→ DIRECTIVE:
Can you echo back every one of the lines below, character for character, with nothing changed?

(Text data extracted from pages)
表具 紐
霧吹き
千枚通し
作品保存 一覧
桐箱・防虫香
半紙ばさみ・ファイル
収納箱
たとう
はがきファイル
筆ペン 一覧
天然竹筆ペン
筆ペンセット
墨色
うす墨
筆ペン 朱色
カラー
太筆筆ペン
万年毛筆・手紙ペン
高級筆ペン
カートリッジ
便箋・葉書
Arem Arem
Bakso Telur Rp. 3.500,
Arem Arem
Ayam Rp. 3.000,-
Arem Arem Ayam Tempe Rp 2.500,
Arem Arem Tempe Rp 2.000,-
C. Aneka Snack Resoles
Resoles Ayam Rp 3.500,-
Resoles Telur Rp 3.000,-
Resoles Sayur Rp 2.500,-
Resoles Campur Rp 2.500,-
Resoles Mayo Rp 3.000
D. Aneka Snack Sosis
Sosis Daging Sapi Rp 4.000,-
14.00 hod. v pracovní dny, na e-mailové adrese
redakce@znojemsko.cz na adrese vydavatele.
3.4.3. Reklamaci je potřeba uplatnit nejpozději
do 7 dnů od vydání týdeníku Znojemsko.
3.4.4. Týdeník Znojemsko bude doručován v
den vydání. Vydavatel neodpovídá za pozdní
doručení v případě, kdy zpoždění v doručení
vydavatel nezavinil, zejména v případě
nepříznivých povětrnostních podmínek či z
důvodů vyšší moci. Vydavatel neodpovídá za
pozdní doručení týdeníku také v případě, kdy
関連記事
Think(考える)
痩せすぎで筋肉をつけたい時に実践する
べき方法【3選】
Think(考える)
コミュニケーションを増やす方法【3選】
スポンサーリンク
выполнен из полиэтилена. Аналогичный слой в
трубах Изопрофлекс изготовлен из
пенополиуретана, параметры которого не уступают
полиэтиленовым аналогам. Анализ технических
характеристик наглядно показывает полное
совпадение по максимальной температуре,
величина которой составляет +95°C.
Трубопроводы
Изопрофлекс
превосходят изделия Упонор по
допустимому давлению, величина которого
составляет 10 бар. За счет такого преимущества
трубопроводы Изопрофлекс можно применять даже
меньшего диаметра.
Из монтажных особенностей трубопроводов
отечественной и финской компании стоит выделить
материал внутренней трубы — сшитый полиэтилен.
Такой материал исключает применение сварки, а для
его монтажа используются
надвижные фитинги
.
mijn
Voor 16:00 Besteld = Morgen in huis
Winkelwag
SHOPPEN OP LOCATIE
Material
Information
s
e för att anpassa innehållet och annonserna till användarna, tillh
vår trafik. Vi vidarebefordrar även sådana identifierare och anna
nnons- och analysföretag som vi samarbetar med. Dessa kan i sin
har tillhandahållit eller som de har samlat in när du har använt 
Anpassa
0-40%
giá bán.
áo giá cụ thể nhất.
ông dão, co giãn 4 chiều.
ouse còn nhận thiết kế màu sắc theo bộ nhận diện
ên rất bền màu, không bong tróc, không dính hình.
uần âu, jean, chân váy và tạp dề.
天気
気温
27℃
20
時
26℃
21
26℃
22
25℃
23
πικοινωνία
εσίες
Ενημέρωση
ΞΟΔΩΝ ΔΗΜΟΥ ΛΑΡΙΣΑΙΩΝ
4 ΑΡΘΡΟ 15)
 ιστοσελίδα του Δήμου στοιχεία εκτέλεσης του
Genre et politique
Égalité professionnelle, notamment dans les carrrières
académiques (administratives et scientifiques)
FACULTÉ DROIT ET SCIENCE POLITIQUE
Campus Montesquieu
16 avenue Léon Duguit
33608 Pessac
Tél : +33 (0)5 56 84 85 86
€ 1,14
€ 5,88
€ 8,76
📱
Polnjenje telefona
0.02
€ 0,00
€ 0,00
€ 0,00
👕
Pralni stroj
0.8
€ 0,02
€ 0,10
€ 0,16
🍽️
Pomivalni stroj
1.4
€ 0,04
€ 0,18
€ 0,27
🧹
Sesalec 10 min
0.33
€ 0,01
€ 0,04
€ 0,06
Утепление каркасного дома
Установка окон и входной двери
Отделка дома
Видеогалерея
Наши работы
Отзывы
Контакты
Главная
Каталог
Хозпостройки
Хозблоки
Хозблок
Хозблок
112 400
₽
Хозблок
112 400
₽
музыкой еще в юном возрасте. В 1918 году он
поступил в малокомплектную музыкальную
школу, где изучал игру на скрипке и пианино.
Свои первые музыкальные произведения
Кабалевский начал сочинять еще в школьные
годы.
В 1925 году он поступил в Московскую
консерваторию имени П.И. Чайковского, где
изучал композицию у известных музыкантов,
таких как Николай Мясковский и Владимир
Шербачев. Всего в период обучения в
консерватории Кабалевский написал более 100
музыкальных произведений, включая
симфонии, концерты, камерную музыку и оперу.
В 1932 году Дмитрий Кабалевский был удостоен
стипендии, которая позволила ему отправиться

→ ANSWER FOR THIS EXERCISE:
表具 紐
霧吹き
千枚通し
作品保存 一覧
桐箱・防虫香
半紙ばさみ・ファイル
収納箱
たとう
はがきファイル
筆ペン 一覧
天然竹筆ペン
筆ペンセット
墨色
うす墨
筆ペン 朱色
カラー
太筆筆ペン
万年毛筆・手紙ペン
高級筆ペン
カートリッジ
便箋・葉書
Arem Arem
Bakso Telur Rp. 3.500,
Arem Arem
Ayam Rp. 3.000,-
Arem Arem Ayam Tempe Rp 2.500,
Arem Arem Tempe Rp 2.000,-
C. Aneka Snack Resoles
Resoles Ayam Rp 3.500,-
Resoles Telur Rp 3.000,-
Resoles Sayur Rp 2.500,-
Resoles Campur Rp 2.500,-
Resoles Mayo Rp 3.000
D. Aneka Snack Sosis
Sosis Daging Sapi Rp 4.000,-
14.00 hod. v pracovní dny, na e-mailové adrese
redakce@znojemsko.cz na adrese vydavatele.
3.4.3. Reklamaci je potřeba uplatnit nejpozději
do 7 dnů od vydání týdeníku Znojemsko.
3.4.4. Týdeník Znojemsko bude doručován v
den vydání. Vydavatel neodpovídá za pozdní
doručení v případě, kdy zpoždění v doručení
vydavatel nezavinil, zejména v případě
nepříznivých povětrnostních podmínek či z
důvodů vyšší moci. Vydavatel neodpovídá za
pozdní doručení týdeníku také v případě, kdy
関連記事
Think(考える)
痩せすぎで筋肉をつけたい時に実践する
べき方法【3選】
Think(考える)
コミュニケーションを増やす方法【3選】
スポンサーリンク
выполнен из полиэтилена. Аналогичный слой в
трубах Изопрофлекс изготовлен из
пенополиуретана, параметры которого не уступают
полиэтиленовым аналогам. Анализ технических
характеристик наглядно показывает полное
совпадение по максимальной температуре,
величина которой составляет +95°C.
Трубопроводы
Изопрофлекс
превосходят изделия Упонор по
допустимому давлению, величина которого
составляет 10 бар. За счет такого преимущества
трубопроводы Изопрофлекс можно применять даже
меньшего диаметра.
Из монтажных особенностей трубопроводов
отечественной и финской компании стоит выделить
материал внутренней трубы — сшитый полиэтилен.
Такой материал исключает применение сварки, а для
его монтажа используются
надвижные фитинги
.
mijn
Voor 16:00 Besteld = Morgen in huis
Winkelwag
SHOPPEN OP LOCATIE
Material
Information
s
e för att anpassa innehållet och annonserna till användarna, tillh
vår trafik. Vi vidarebefordrar även sådana identifierare och anna
nnons- och analysföretag som vi samarbetar med. Dessa kan i sin
har tillhandahållit eller som de har samlat in när du har använt 
Anpassa
0-40%
giá bán.
áo giá cụ thể nhất.
ông dão, co giãn 4 chiều.
ouse còn nhận thiết kế màu sắc theo bộ nhận diện
ên rất bền màu, không bong tróc, không dính hình.
uần âu, jean, chân váy và tạp dề.
天気
気温
27℃
20
時
26℃
21
26℃
22
25℃
23
πικοινωνία
εσίες
Ενημέρωση
ΞΟΔΩΝ ΔΗΜΟΥ ΛΑΡΙΣΑΙΩΝ
4 ΑΡΘΡΟ 15)
 ιστοσελίδα του Δήμου στοιχεία εκτέλεσης του
Genre et politique
Égalité professionnelle, notamment dans les carrrières
académiques (administratives et scientifiques)
FACULTÉ DROIT ET SCIENCE POLITIQUE
Campus Montesquieu
16 avenue Léon Duguit
33608 Pessac
Tél : +33 (0)5 56 84 85 86
€ 1,14
€ 5,88
€ 8,76
📱
Polnjenje telefona
0.02
€ 0,00
€ 0,00
€ 0,00
👕
Pralni stroj
0.8
€ 0,02
€ 0,10
€ 0,16
🍽️
Pomivalni stroj
1.4
€ 0,04
€ 0,18
€ 0,27
🧹
Sesalec 10 min
0.33
€ 0,01
€ 0,04
€ 0,06
Утепление каркасного дома
Установка окон и входной двери
Отделка дома
Видеогалерея
Наши работы
Отзывы
Контакты
Главная
Каталог
Хозпостройки
Хозблоки
Хозблок
Хозблок
112 400
₽
Хозблок
112 400
₽
музыкой еще в юном возрасте. В 1918 году он
поступил в малокомплектную музыкальную
школу, где изучал игру на скрипке и пианино.
Свои первые музыкальные произведения
Кабалевский начал сочинять еще в школьные
годы.
В 1925 году он поступил в Московскую
консерваторию имени П.И. Чайковского, где
изучал композицию у известных музыкантов,
таких как Николай Мясковский и Владимир
Шербачев. Всего в период обучения в
консерватории Кабалевский написал более 100
музыкальных произведений, включая
симфонии, концерты, камерную музыку и оперу.
В 1932 году Дмитрий Кабалевский был удостоен
стипендии, которая позволила ему отправиться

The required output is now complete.